Task brief: Below are the records; how many of their lines contain "using"? Reply only with that figure.
--
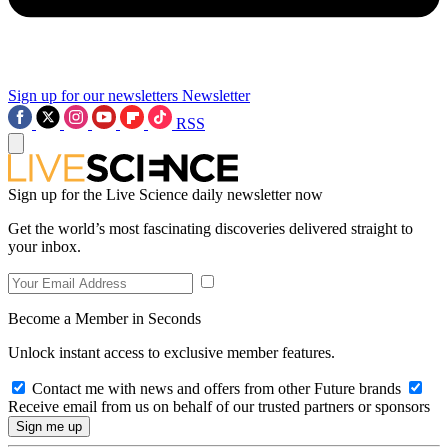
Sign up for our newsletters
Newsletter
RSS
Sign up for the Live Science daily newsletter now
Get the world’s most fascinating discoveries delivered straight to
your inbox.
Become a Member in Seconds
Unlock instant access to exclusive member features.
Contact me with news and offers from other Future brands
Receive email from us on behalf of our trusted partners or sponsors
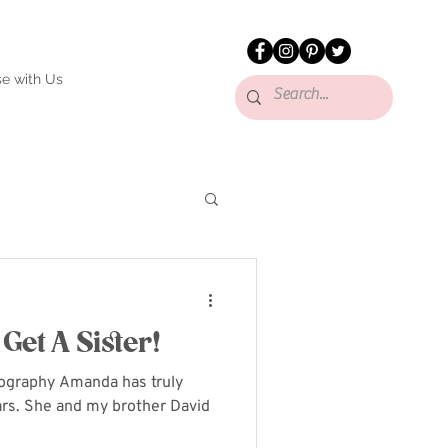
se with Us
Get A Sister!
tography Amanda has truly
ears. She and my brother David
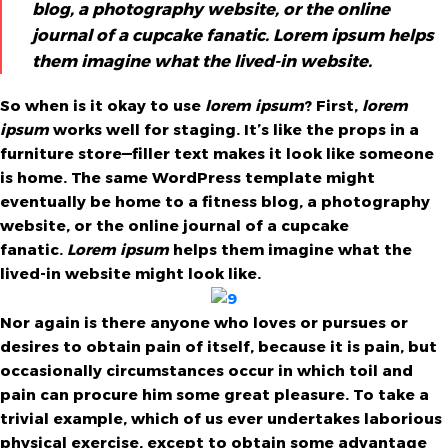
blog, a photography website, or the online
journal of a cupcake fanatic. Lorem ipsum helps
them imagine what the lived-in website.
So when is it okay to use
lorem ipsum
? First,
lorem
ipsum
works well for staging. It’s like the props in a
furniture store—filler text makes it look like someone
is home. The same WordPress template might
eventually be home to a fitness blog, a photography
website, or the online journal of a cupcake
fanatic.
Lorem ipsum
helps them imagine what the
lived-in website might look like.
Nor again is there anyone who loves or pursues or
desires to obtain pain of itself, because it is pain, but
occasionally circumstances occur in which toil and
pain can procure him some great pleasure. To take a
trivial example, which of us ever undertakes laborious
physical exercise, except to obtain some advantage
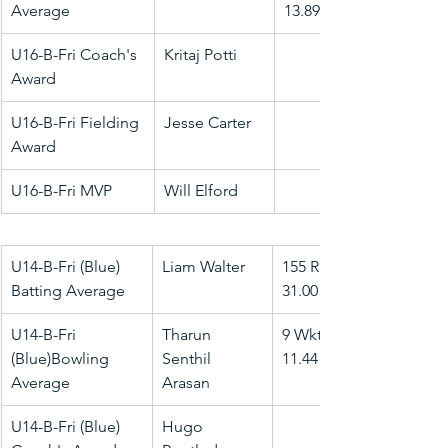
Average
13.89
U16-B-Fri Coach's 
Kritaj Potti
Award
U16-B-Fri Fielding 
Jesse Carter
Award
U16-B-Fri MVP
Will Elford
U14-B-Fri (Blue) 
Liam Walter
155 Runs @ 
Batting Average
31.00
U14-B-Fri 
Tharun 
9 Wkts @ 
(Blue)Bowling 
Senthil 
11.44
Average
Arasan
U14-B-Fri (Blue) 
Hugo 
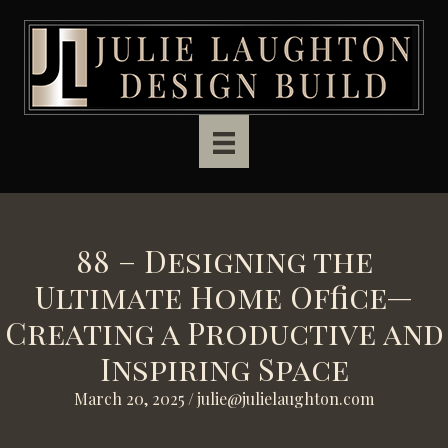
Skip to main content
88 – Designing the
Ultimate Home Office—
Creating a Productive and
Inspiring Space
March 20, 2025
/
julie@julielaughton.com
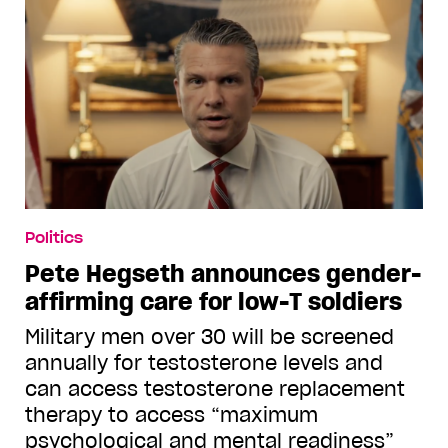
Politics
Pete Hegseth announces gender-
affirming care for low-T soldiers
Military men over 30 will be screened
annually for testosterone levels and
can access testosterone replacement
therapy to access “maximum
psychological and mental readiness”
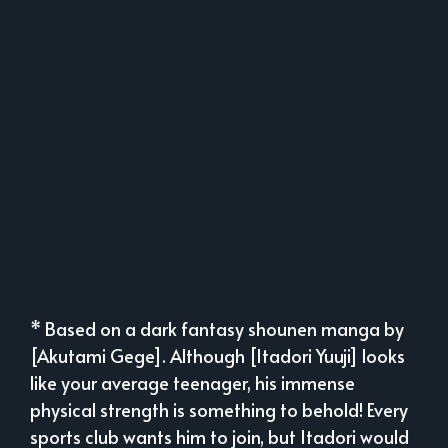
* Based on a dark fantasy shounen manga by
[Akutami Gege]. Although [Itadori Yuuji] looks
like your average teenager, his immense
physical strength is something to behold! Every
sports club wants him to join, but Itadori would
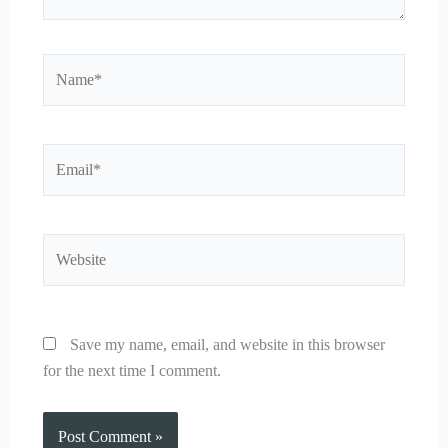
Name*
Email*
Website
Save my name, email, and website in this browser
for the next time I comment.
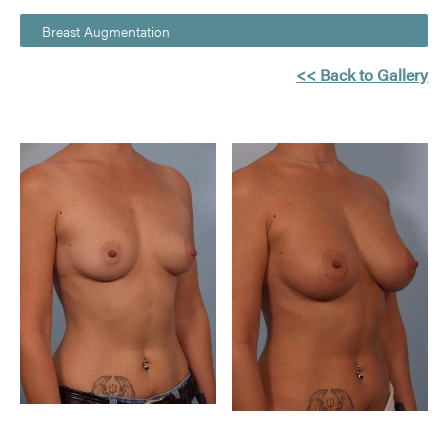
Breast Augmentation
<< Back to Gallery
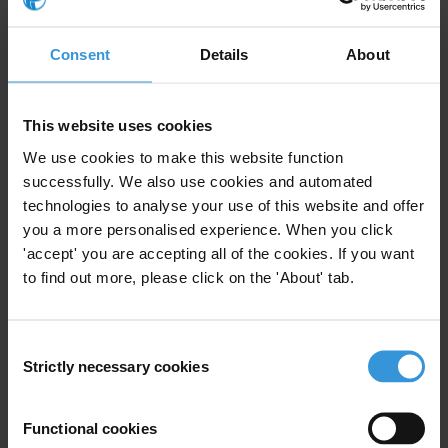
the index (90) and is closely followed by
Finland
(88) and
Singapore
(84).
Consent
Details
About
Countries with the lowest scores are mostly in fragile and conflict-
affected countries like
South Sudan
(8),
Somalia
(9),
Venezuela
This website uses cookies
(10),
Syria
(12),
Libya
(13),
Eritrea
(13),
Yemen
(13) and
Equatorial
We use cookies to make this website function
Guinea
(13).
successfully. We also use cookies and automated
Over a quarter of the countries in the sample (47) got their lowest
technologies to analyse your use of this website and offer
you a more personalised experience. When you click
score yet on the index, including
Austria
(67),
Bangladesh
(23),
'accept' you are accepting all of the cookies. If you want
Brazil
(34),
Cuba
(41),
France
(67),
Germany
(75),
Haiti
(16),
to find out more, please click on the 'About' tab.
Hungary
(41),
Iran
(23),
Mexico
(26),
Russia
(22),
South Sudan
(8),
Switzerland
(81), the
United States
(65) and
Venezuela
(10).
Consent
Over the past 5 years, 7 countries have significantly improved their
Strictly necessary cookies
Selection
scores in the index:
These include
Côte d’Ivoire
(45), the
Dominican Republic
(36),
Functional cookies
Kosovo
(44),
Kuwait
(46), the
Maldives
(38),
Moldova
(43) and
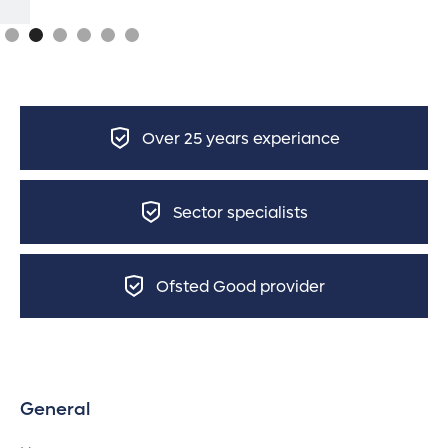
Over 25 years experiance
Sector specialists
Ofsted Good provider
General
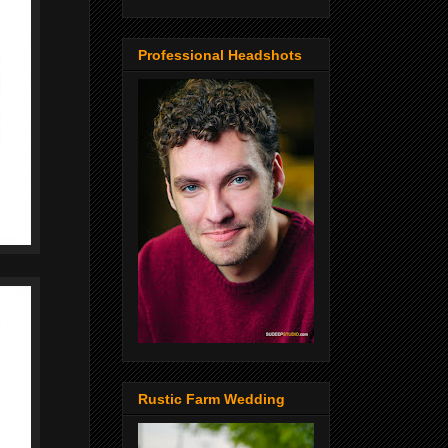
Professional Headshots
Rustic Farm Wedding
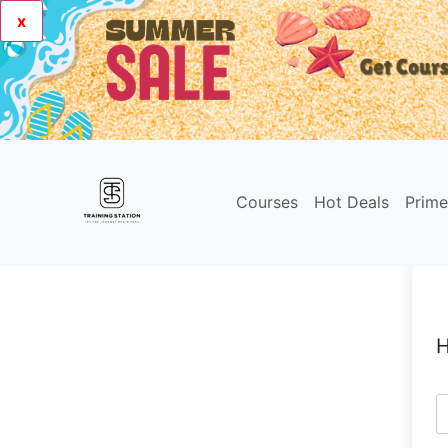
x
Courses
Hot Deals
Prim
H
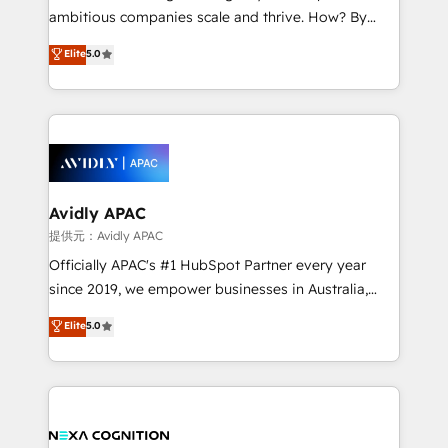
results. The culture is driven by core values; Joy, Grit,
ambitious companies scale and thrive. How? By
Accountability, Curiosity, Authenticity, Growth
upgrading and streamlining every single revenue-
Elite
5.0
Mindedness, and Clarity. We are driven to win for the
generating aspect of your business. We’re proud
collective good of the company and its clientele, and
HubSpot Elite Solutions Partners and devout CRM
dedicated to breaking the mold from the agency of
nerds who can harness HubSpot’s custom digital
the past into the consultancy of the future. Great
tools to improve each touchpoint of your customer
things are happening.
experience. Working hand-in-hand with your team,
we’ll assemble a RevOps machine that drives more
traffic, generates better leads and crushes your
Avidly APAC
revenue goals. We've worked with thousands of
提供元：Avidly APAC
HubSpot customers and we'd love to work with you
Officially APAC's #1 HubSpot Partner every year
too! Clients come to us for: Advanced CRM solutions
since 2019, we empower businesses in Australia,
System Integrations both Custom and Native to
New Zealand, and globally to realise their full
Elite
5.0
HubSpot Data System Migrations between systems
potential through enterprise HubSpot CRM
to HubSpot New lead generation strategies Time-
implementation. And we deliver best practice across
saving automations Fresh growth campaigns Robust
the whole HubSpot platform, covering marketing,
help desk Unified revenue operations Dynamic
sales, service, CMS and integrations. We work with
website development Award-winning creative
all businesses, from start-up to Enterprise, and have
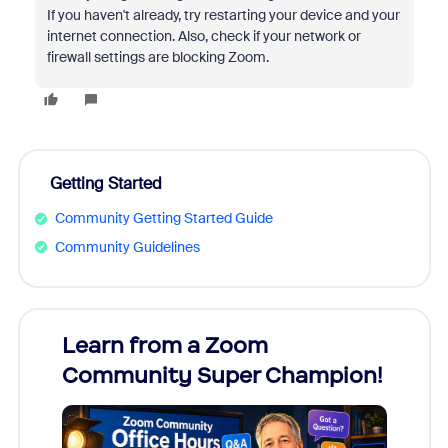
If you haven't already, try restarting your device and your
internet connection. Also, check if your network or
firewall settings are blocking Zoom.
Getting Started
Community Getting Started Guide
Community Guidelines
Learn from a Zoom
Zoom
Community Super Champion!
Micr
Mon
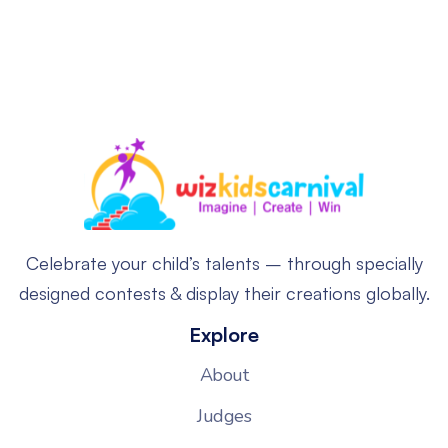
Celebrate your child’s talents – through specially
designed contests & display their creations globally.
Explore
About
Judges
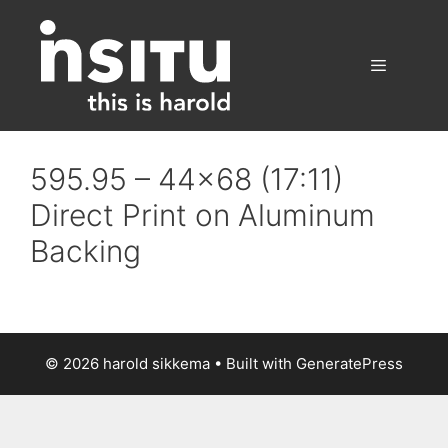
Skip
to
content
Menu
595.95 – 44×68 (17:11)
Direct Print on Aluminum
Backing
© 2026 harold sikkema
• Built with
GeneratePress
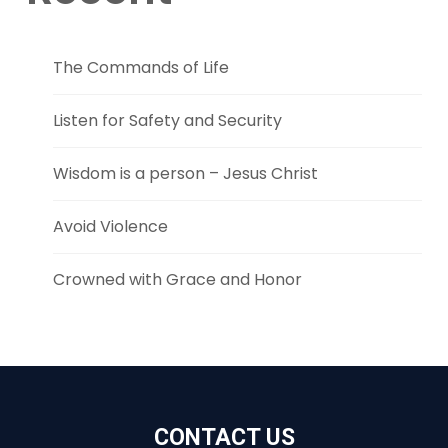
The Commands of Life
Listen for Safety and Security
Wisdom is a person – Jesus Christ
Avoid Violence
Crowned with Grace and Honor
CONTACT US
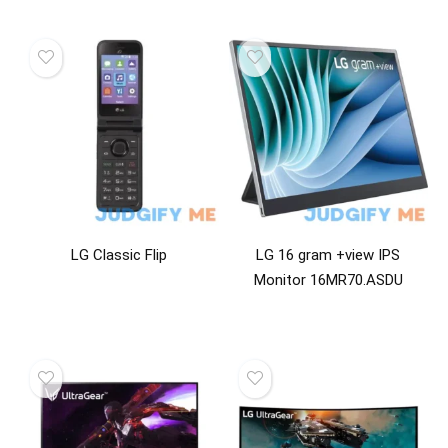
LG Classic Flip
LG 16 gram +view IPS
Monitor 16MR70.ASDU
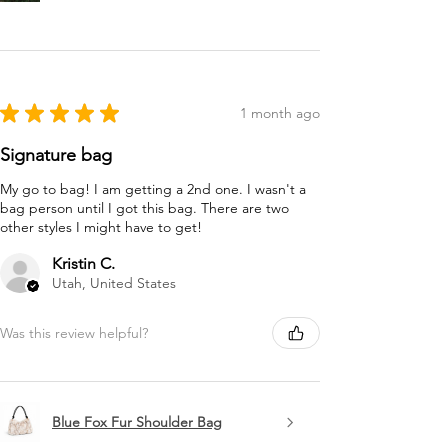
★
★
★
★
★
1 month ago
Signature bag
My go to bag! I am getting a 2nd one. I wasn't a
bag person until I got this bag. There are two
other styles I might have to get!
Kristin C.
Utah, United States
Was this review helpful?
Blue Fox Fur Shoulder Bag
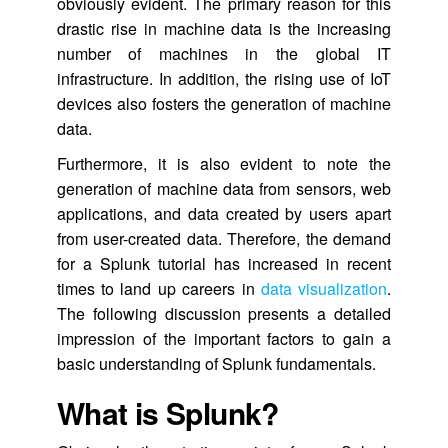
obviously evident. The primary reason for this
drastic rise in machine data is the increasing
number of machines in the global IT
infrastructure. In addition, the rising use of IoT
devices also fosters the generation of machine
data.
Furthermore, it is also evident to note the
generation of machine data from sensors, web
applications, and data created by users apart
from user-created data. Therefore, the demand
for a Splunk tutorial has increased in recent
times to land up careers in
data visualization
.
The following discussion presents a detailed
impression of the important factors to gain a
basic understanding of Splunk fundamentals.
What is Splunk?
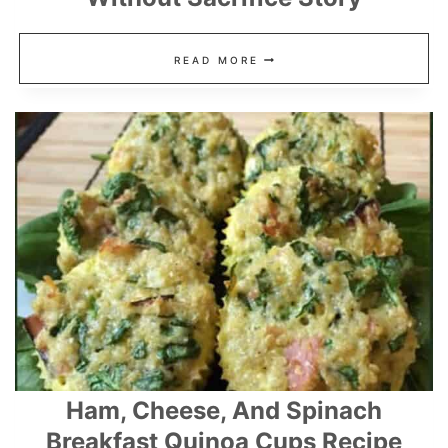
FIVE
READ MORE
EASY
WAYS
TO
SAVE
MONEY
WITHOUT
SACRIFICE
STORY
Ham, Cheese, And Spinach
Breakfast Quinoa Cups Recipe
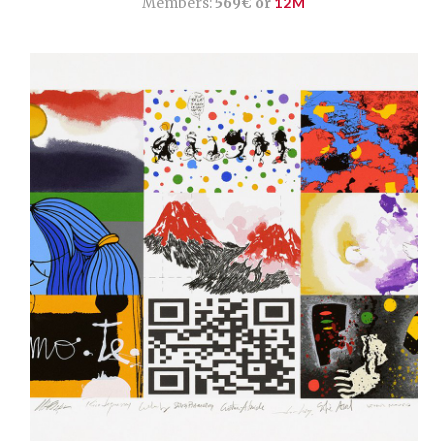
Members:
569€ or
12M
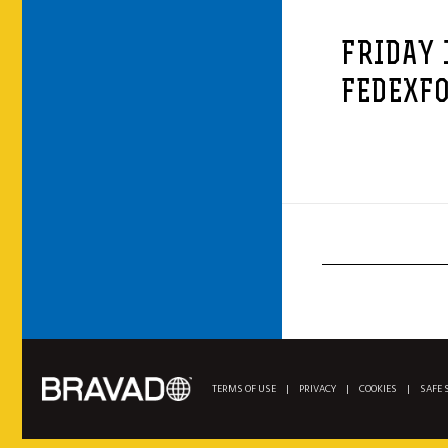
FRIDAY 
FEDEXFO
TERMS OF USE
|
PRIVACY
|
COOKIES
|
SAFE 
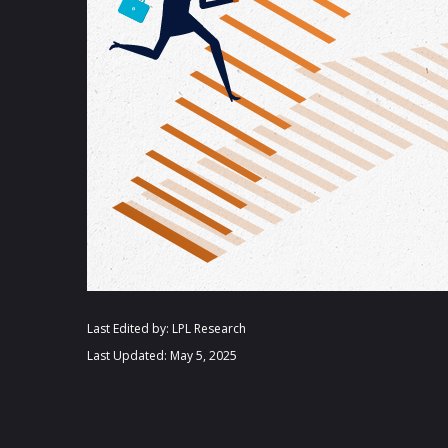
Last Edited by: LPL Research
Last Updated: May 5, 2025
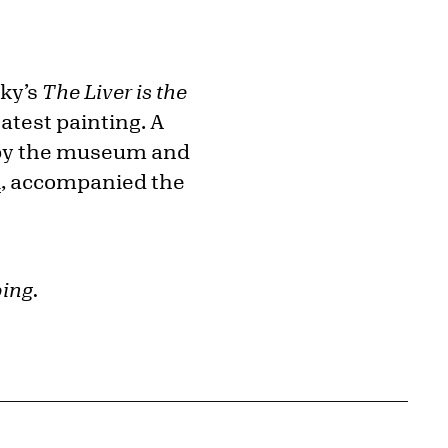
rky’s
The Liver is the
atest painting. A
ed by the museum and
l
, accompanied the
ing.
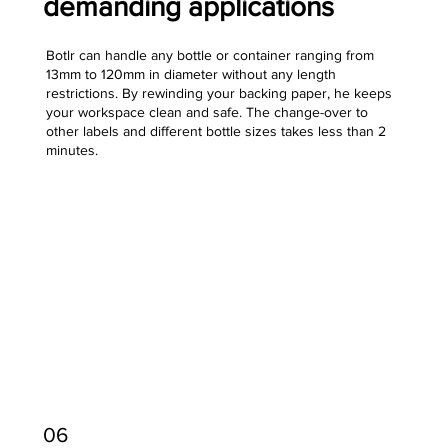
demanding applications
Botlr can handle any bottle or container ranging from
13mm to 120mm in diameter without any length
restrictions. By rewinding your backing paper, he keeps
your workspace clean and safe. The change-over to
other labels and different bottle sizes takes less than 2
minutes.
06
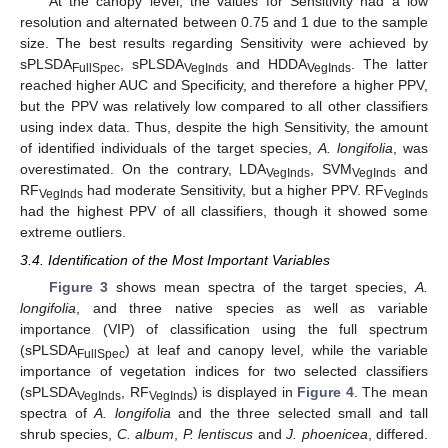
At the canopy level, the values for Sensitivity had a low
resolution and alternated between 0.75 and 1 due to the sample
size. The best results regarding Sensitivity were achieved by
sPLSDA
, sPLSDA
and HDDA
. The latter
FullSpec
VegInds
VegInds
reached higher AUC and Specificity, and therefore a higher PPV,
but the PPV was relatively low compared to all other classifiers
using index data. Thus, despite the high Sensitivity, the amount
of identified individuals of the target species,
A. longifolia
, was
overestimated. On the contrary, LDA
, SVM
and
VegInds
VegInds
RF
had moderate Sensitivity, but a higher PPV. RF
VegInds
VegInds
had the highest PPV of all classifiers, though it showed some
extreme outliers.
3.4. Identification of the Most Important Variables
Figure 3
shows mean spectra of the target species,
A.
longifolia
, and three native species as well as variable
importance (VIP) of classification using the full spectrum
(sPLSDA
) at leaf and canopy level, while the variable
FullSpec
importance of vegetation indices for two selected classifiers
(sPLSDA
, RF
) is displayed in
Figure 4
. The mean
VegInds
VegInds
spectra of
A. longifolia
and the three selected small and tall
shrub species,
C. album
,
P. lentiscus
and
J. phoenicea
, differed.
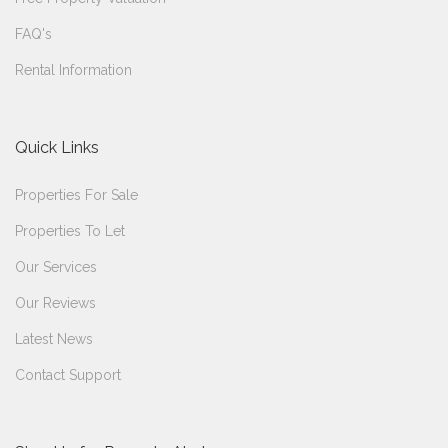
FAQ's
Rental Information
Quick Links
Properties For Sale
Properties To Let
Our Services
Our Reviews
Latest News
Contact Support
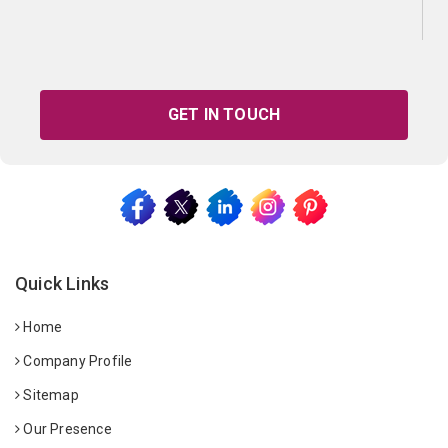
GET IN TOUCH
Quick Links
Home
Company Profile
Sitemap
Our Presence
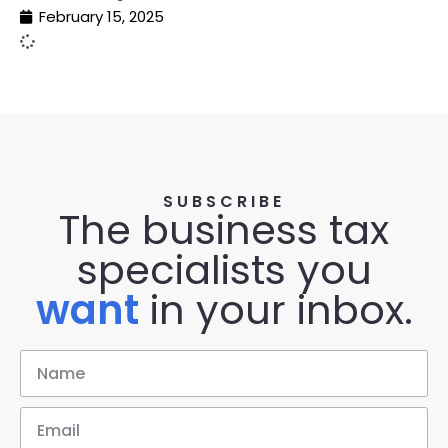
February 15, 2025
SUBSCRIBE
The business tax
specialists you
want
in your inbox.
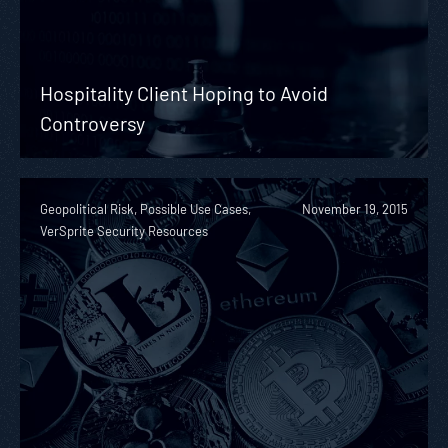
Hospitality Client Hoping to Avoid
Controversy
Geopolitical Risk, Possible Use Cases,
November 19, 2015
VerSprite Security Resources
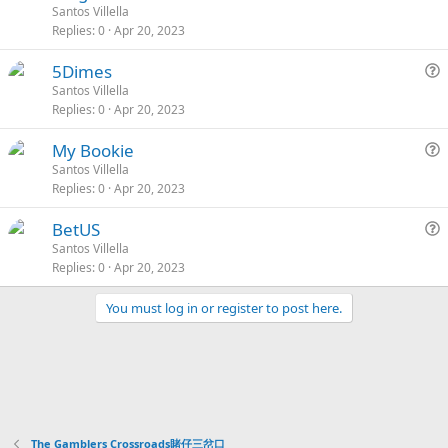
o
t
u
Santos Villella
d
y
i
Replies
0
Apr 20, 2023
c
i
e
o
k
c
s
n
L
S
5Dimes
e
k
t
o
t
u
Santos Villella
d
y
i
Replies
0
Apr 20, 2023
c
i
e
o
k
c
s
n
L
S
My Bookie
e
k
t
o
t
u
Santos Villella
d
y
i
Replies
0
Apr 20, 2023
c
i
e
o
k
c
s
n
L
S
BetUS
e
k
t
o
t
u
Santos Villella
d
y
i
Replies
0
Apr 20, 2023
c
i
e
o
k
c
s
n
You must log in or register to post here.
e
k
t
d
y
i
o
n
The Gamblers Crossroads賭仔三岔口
--
Response to this task: 2